Humans have a strong tendency to add complexity to address challenges.
There are times when this is counterproductive, the added complexity imposes costs that overwhelm the benefits.
‘Less is more’ is a hard insight to act on, it turns out.
It's easy to get enamoured with technology and complexity, and set out to create things that are more complicated than they need to, or should, be.
This is an easy trap to fall into, particularly when the full scope of opportunities and constraints aren't well understood.
A classic example: building dashboards with Tableau that cross the threshold into mini- or full-functional analytical applications. Tableau IS an analytical application, building dashboards to replicate its functionality is severe overkill.
Another classic example: refusing to analyze data extracted from a source system, insisting on only using data that's been 'properly' harvested, conformed, and stored appropriately in the enterprise data repository, be it a warehouse, data lake, the cloud or some such.
SQL is NOT an effective data analysis tool, at least not compared to the multitude of readily available better tools.
Spreadsheets are also not good for data analysis; they are good for storing data, but that's about it.
Analytics--computer-assisted data analysis--requires using computers and software tools. So does developing software applications. However, they are very different things. Software applications need to exhibit correct behaviour, and entire disciplines have evolved to support the efforts it takes to define the behaviour and ensure that the application worked to specification.
Analytics has a different operational model: an analysis of data is only correct when it provides information to someone who finds it to be useful, and correct. It's a gross mistake, with a cascade of unfortunate consequences, to approach and try to conduct Analytics with the same paradigm as if it were application software development.
One consequence of "Analytics is not software development" is that agility in Analytics, although sharing many objectives and principles with agile software development, requires a different operational model. Organizations that try to repurpose agile software development concepts, policies, procedures, and processes will find themselves thrashing about making far less progress than they should be.

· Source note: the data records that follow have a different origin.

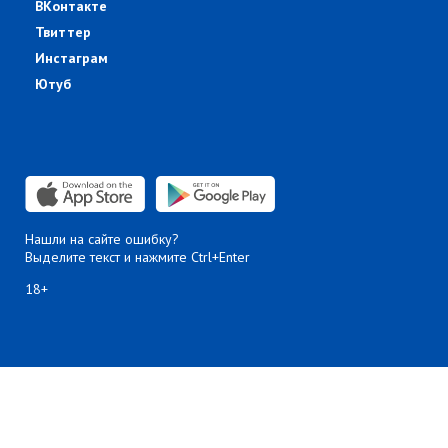
ВКонтакте
Твиттер
Инстаграм
Ютуб
Нашли на сайте ошибку?
Выделите текст и нажмите Ctrl+Enter
18+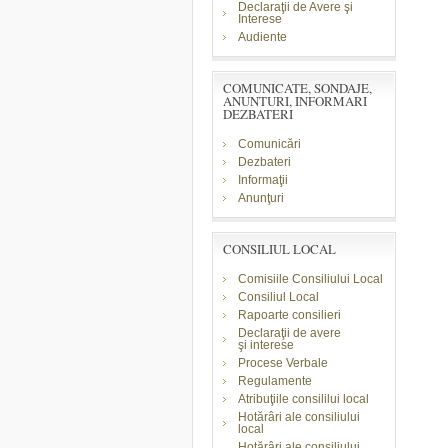
Declaraţii de Avere şi
Interese
Audiente
COMUNICATE, SONDAJE,
ANUNTURI, INFORMARI
DEZBATERI
Comunicări
Dezbateri
Informaţii
Anunţuri
CONSILIUL LOCAL
Comisiile Consiliului Local
Consiliul Local
Rapoarte consilieri
Declaraţii de avere
şi
interese
Procese Verbale
Regulamente
Atribuţiile consililui local
Hotărâri ale consiliului
local
Hotărâri ale consiliului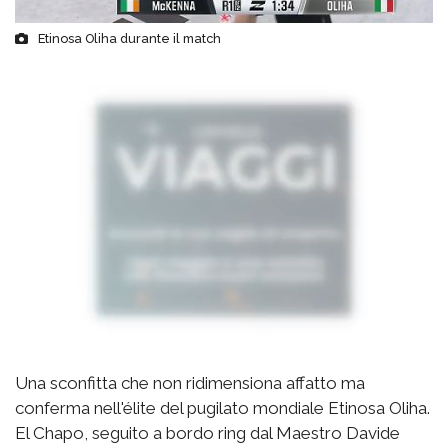
Etinosa Oliha durante il match
Una sconfitta che non ridimensiona affatto ma
conferma nell'élite del pugilato mondiale Etinosa Oliha.
El Chapo, seguito a bordo ring dal Maestro Davide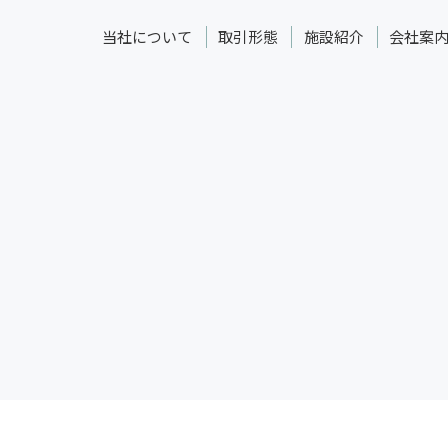
当社について
取引形態
施設紹介
会社案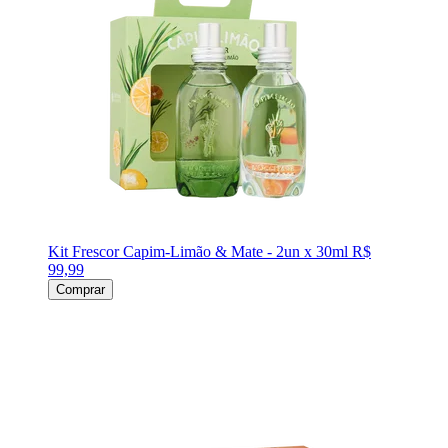
Kit Frescor Capim-Limão & Mate - 2un x 30ml
R$
99,99
Comprar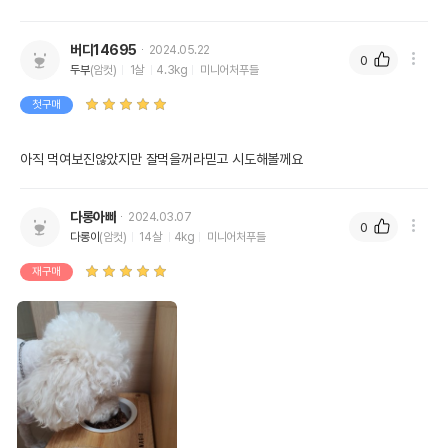
버디14695
2024.05.22
0
두부
(암컷)
1살
4.3kg
미니어처푸들
첫구매
아직 먹여보진않았지만 잘먹을꺼라믿고 시도해볼께요 
다롱아빠
2024.03.07
0
다롱이
(암컷)
14살
4kg
미니어처푸들
재구매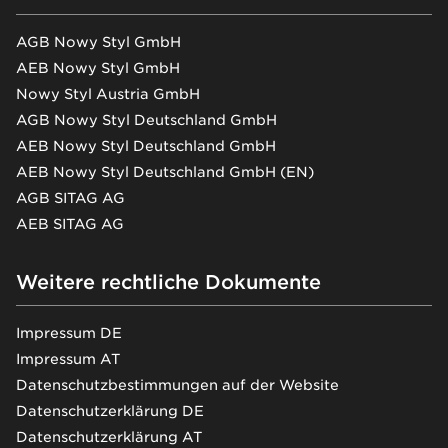
AGB Nowy Styl GmbH
AEB Nowy Styl GmbH
Nowy Styl Austria GmbH
AGB Nowy Styl Deutschland GmbH
AEB Nowy Styl Deutschland GmbH
AEB Nowy Styl Deutschland GmbH (EN)
AGB SITAG AG
AEB SITAG AG
Weitere rechtliche Dokumente
Impressum DE
Impressum AT
Datenschutzbestimmungen auf der Website
Datenschutzerklärung DE
Datenschutzerklärung AT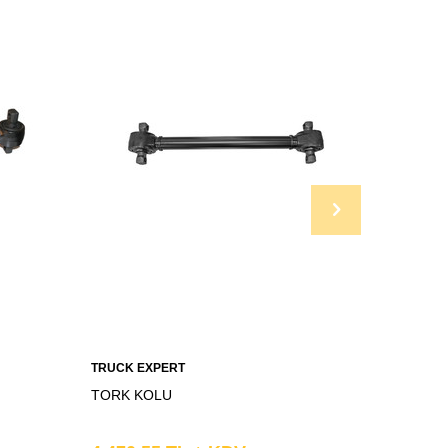
TRUCK EXPERT
TRUCK E
TORK KOLU
TORK K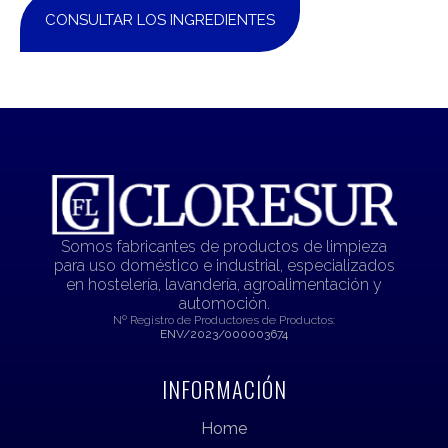
CONSULTAR LOS INGREDIENTES
Somos fabricantes de productos de limpieza
para uso doméstico e industrial, especializados
en hostelería, lavandería, agroalimentación y
automoción.
Nº Registro de Productores de Productos:
ENV/2023/000003674
INFORMACIÓN
Home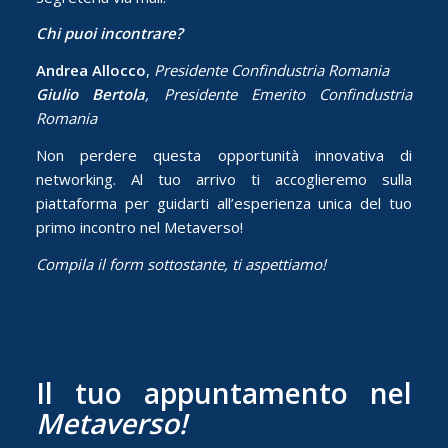
Chi puoi incontrare?
Andrea Allocco
,
Presidente Confindustria Romania
Giulio Bertola
, Presidente Emerito Confindustria
Romania
Non perdere questa opportunità innovativa di
networking. Al tuo arrivo ti accoglieremo sulla
piattaforma per guidarti all’esperienza unica del tuo
primo incontro nel Metaverso!
Compila il form sottostante, ti aspettiamo!
Il tuo appuntamento nel
Metaverso!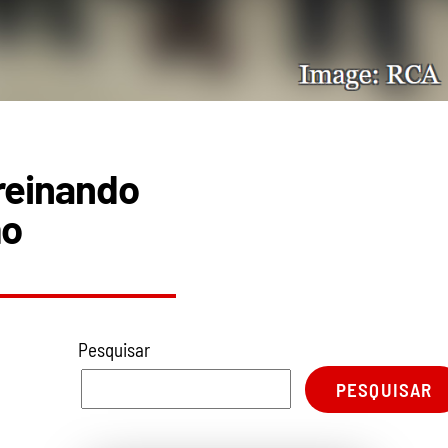
treinando
mo
Pesquisar
PESQUISAR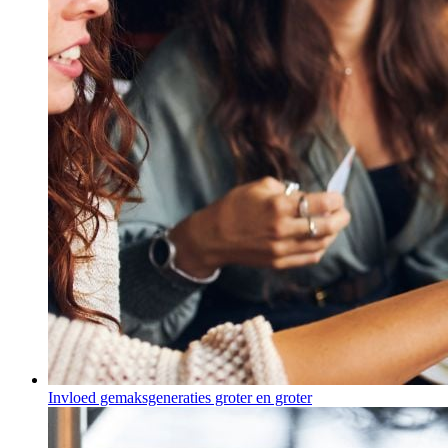
Invloed gemaksgeneraties groter en groter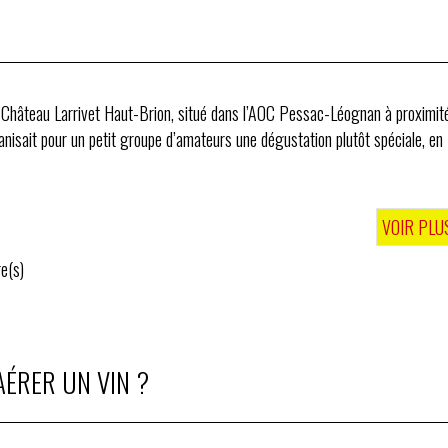
 Château Larrivet Haut-Brion, situé dans l’AOC Pessac-Léognan à proximit
nisait pour un petit groupe d’amateurs une dégustation plutôt spéciale, en
VOIR PLU
e(s)
ÉRER UN VIN ?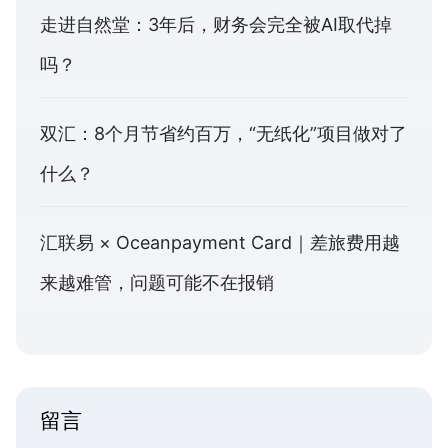
走进自然堂：3年后，财务会完全被AI取代掉
吗？
双汇：8个月节省约百万，“无纸化”项目做对了
什么？
汇联易 × Oceanpayment Card｜差旅费用越
来越难管，问题可能不在报销
留言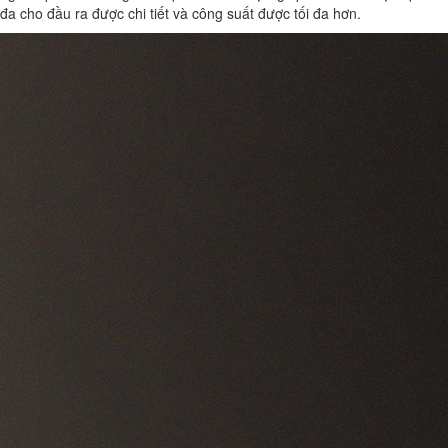
đa cho đầu ra được chi tiết và công suất được tối đa hơn.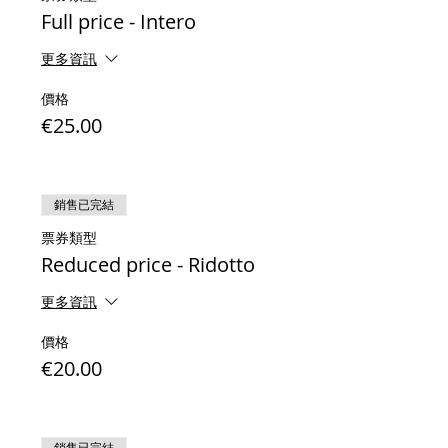
Antonio Vivaldi, Sonata op.1 n.12 RV 63
Full price - Intero
“La Follia”
更多資訊
Carlo Graziani-Walter, Mirto e Cipresso
(Bruxelles, 1851 - Firenze, 1927)
價格
€25.00
Raffaele Calace, Tarantella
Amedeo Amadei, Suite Marinaresca: La
Serenata delle Naiadi, La Danza delle
銷售已完結
Ondine, Il Canto delle Sirene, La Fuga dei
Tritoni
票券類型
(Loreto, 1866 – Torino, 1935)
Reduced price - Ridotto
Giacomo Puccini, O mio babbino caro
更多資訊
from the Opera "Gianni Schicchi"
(Lucca, 1858 – Bruxelles, 1924)
價格
€20.00
Gioacchino Rossini, Ouverture from the
Opera "Il Signor Bruschino"
(Pesaro, 1792 - Passy, 1868)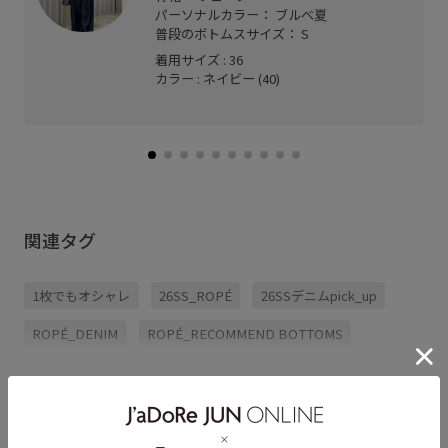
パーソナルカラー： ブルべ夏
普段のボトムスサイズ： S
着用サイズ : 36
カラー : ネイビー (40)
関連タグ
1枚でもオシャレ
26SS_ROPÉ
26SSデニムpick_up
ROPÉ_DENIM
ROPÉ_RECOMMEND BOTTOMS
ROPÉ_オフィスカジュアル
Sサイズフェア対象
もっと見る
きれいめ
オフィス
オフィスカジュアル
カジュアル
ギンガムチェック
サマーニット
シアー
シャツ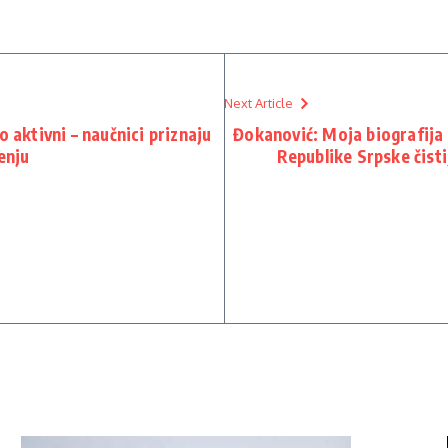
Next Article
o aktivni – naučnici priznaju
Đokanović: Moja biografija
enju
Republike Srpske čisti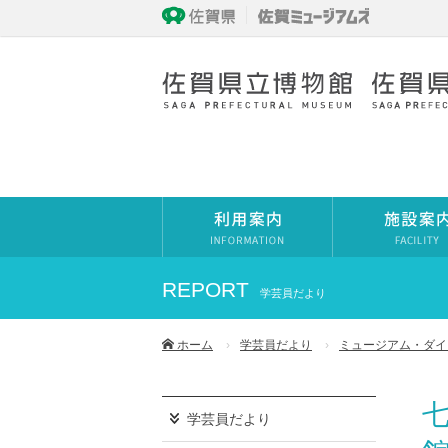
REPORT
学芸員だより
ホーム
学芸員だより
ミュージアム・ダイ
学芸員だより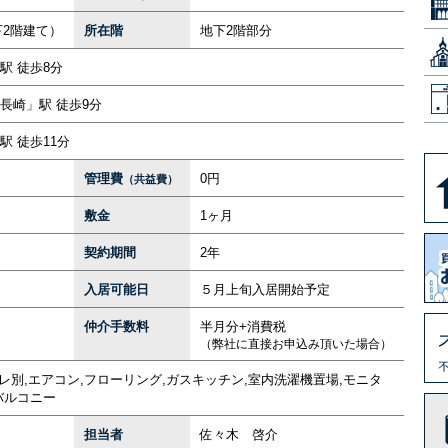
下2階建て）
所在階
地下
2階部分
駅 徒歩8分
長崎」駅 徒歩9分
 徒歩11分
管理費
0円
（共益費）
敷金
1ヶ月
契約期間
2年
入居可能日
５月上旬入居開始予定
仲介手数料
半月分+消費税
（弊社に直接お申込み頂いた場合）
レ別,エアコン,フローリング,ガスキッチン,室内洗濯機置場,モニタ
バルコニー
担当者
佐々木 啓介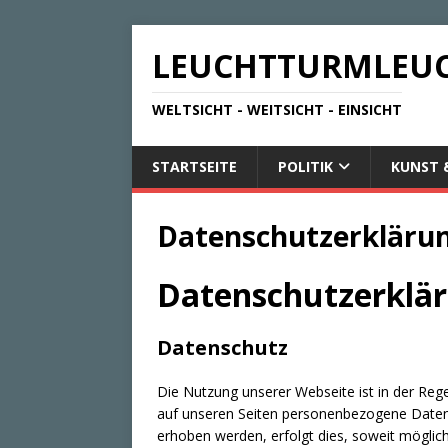
LEUCHTTURMLEU
WELTSICHT - WEITSICHT - EINSICHT
STARTSEITE
POLITIK
KUNST 
Datenschutzerkläru
Datenschutzerklär
Datenschutz
Die Nutzung unserer Webseite ist in der Re
auf unseren Seiten personenbezogene Daten 
erhoben werden, erfolgt dies, soweit möglich,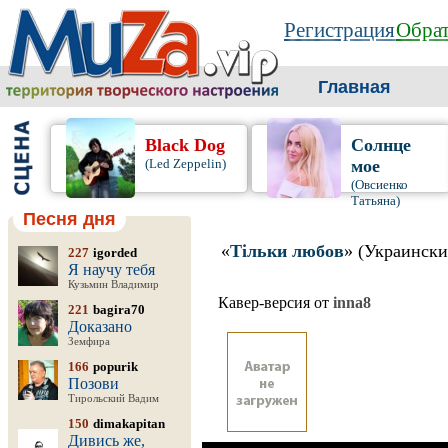
Регистрация
Обрат
Главная
Black Dog
Солнце
(Led Zeppelin)
мое
(Овсиенко
Татьяна)
Песня дня
«
Тiльки любов
» (Украински
227
igorded
Я научу тебя
Кузьмин Владимир
Кавер-версия от
inna8
221
bagira70
Доказано
Земфира
166
popurik
Позови
Тирольский Вадим
150
dimakapitan
Дивись же,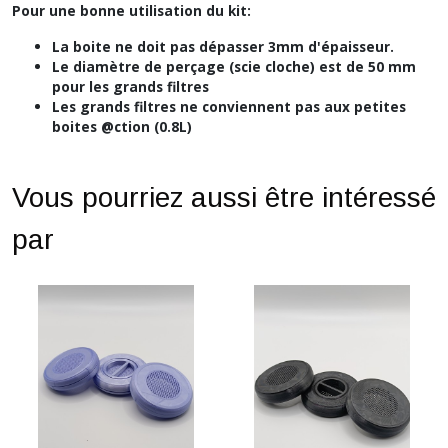
Pour une bonne utilisation du kit:
La boite ne doit pas dépasser 3mm d'épaisseur.
Le
diamètre de perçage (scie cloche) est de 50 mm
pour les grands filtres
Les grands filtres ne conviennent pas aux petites
boites @ction (0.8L)
Vous pourriez aussi être intéressé
par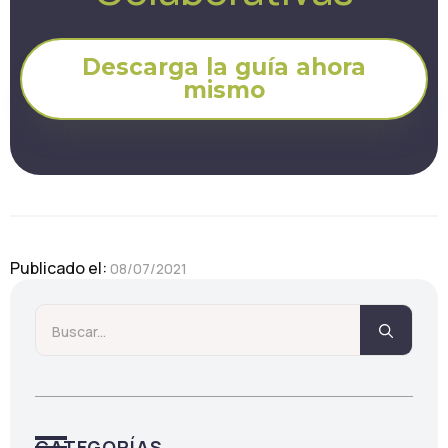
Descarga la guía ahora
mismo
Publicado el: 
08/07/2021
Searc
for:
CATEGORÍAS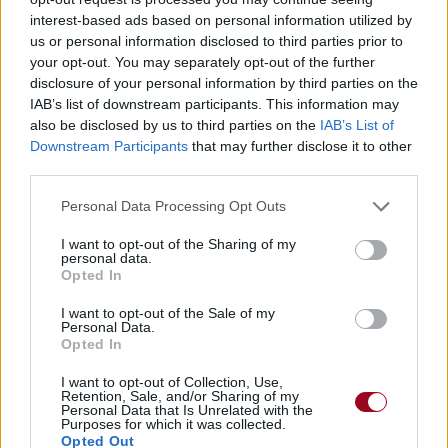
interest-based ads based on personal information utilized by
us or personal information disclosed to third parties prior to
your opt-out. You may separately opt-out of the further
disclosure of your personal information by third parties on the
IAB’s list of downstream participants. This information may
also be disclosed by us to third parties on the
IAB’s List of
Downstream Participants
that may further disclose it to other
third parties.
Personal Data Processing Opt Outs
I want to opt-out of the Sharing of my
personal data.
Opted In
I want to opt-out of the Sale of my
Personal Data.
Opted In
I want to opt-out of Collection, Use,
Retention, Sale, and/or Sharing of my
Personal Data that Is Unrelated with the
Purposes for which it was collected.
Opted Out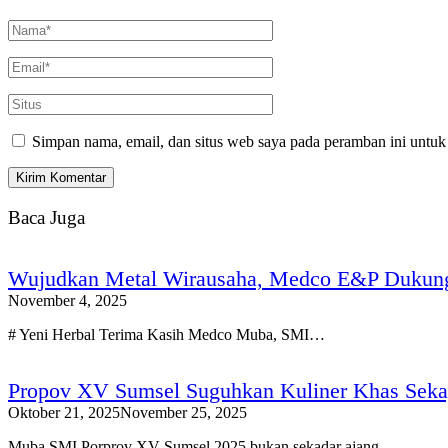
Simpan nama, email, dan situs web saya pada peramban ini untuk
Baca Juga
Wujudkan Metal Wirausaha, Medco E&P Dukun
November 4, 2025
# Yeni Herbal Terima Kasih Medco Muba, SMI…
Propov XV Sumsel Suguhkan Kuliner Khas Seka
Oktober 21, 2025
November 25, 2025
Muba,SMI Porprov XV Sumsel 2025 bukan sekadar ajang…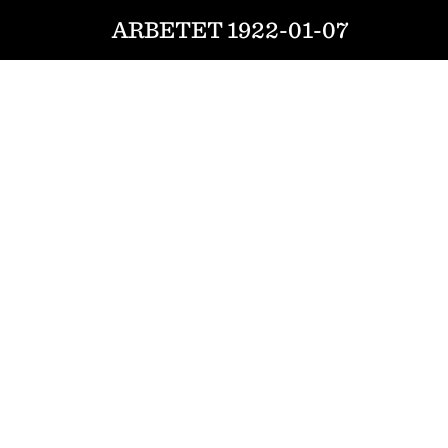
ARBETET 1922-01-07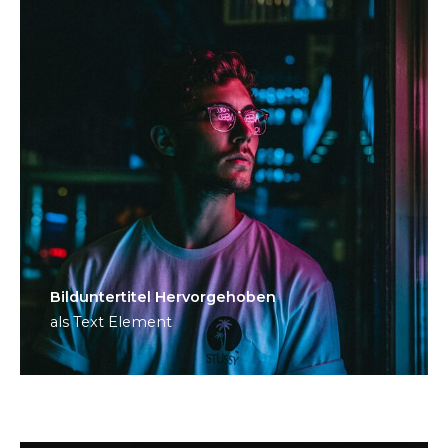
Bild­unter­titel Hervorgehoben
als Text Element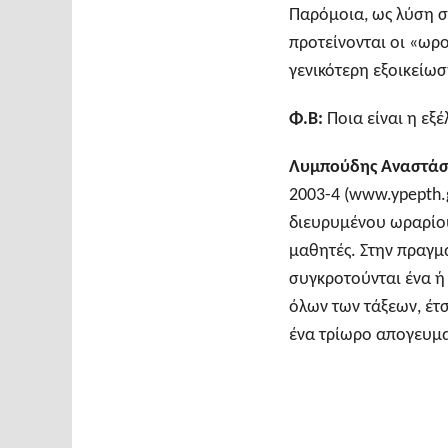
Παρόμοια, ως λύση σ
προτείνονται οι «ωρ
γενικότερη εξοικείωσ
Φ.Β:
Ποια είναι η εξ
Λυμπούδης Αναστάσ
2003-4 (www.ypepth.g
διευρυμένου ωραρίου
μαθητές. Στην πραγμ
συγκροτούνται ένα 
όλων των τάξεων, έτσ
ένα τρίωρο απογευμα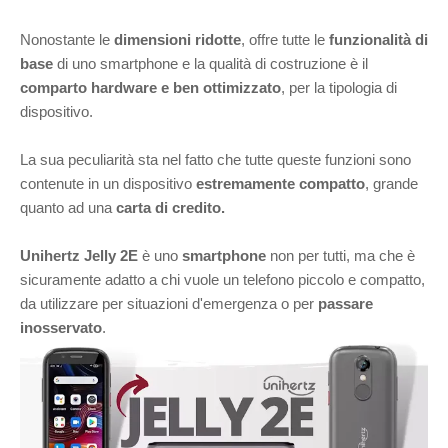
N
onostante le
dimensioni ridotte
, offre tutte le
funzionalità di
base
di uno smartphone e la qualità di costruzione è il
comparto hardware e ben ottimizzato
, per la tipologia di
dispositivo.
La sua peculiarità sta nel fatto che tutte queste funzioni sono
contenute in un dispositivo
estremamente compatto
, grande
quanto ad una
carta di credito.
Unihertz Jelly 2E
è uno
smartphone
non per tutti, ma che è
sicuramente adatto a chi vuole un telefono piccolo e compatto,
da utilizzare per situazioni d'emergenza o per
passare
inosservato
.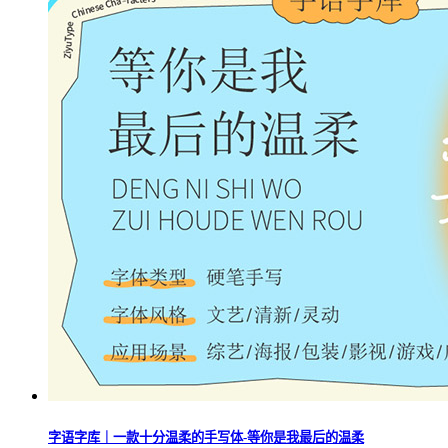
字语字库｜一款十分温柔的手写体-等你是我最后的温柔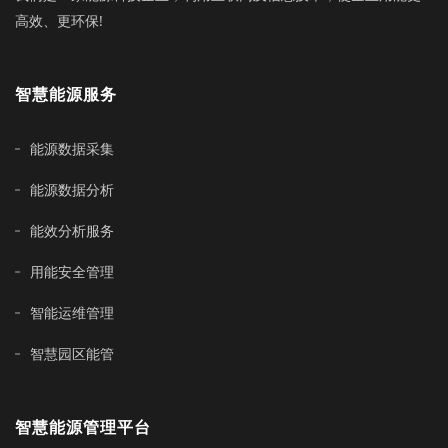
高效、更环保!
智慧能源服务
能源数据采集
能源数据分析
能效分析服务
用能安全管理
智能运维管理
智慧园区能管
智慧能源管理平台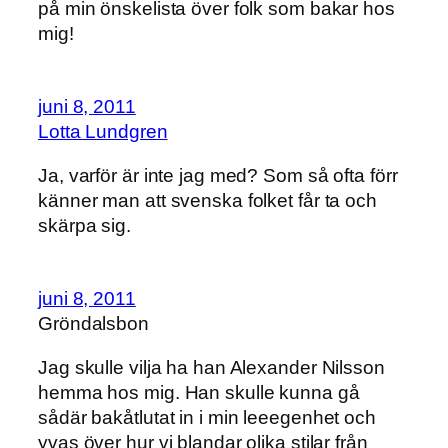
på min önskelista över folk som bakar hos
mig!
juni 8, 2011
Lotta Lundgren
Ja, varför är inte jag med? Som så ofta förr
känner man att svenska folket får ta och
skärpa sig.
juni 8, 2011
Gröndalsbon
Jag skulle vilja ha han Alexander Nilsson
hemma hos mig. Han skulle kunna gå
sådär bakåtlutat in i min leeegenhet och
yvas över hur vi blandar olika stilar från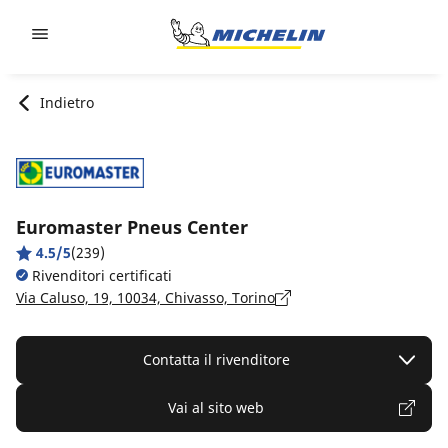
Go to page content
Go to page navigation
Indietro
Euromaster Pneus Center
4.5/5
(239)
Rivenditori certificati
Via Caluso, 19, 10034, Chivasso, Torino
Contatta il rivenditore
Vai al sito web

Srcum, kanban, and other agile mechanisms, when dropped onto an analytics project, program, initiative, etc. do not provide the benefits usually expected.
To be fair, however, many organizations adopt the trappings of Agile without truly embracing its essential nature, usually with assumption that processes matter most; these organizations are often doomed to cycles of at best sub-optimal results.
Conventional BI is based in the conceit that it's necessary to build data cathedrals in order to conduct meaningful analyses of an organization's data. Like medieval cathedrals, these enterprise-encompassing data warehouse- or cloud-based stores and the analytical platforms fronting them take ages to build.
Modern analytics is capable of profitably analyzing data as found in the wild.
There's a very good reason to not wear old socks.
They're smelly.
There's another reason not to wear old socks.
You'll have to figure it out yourself.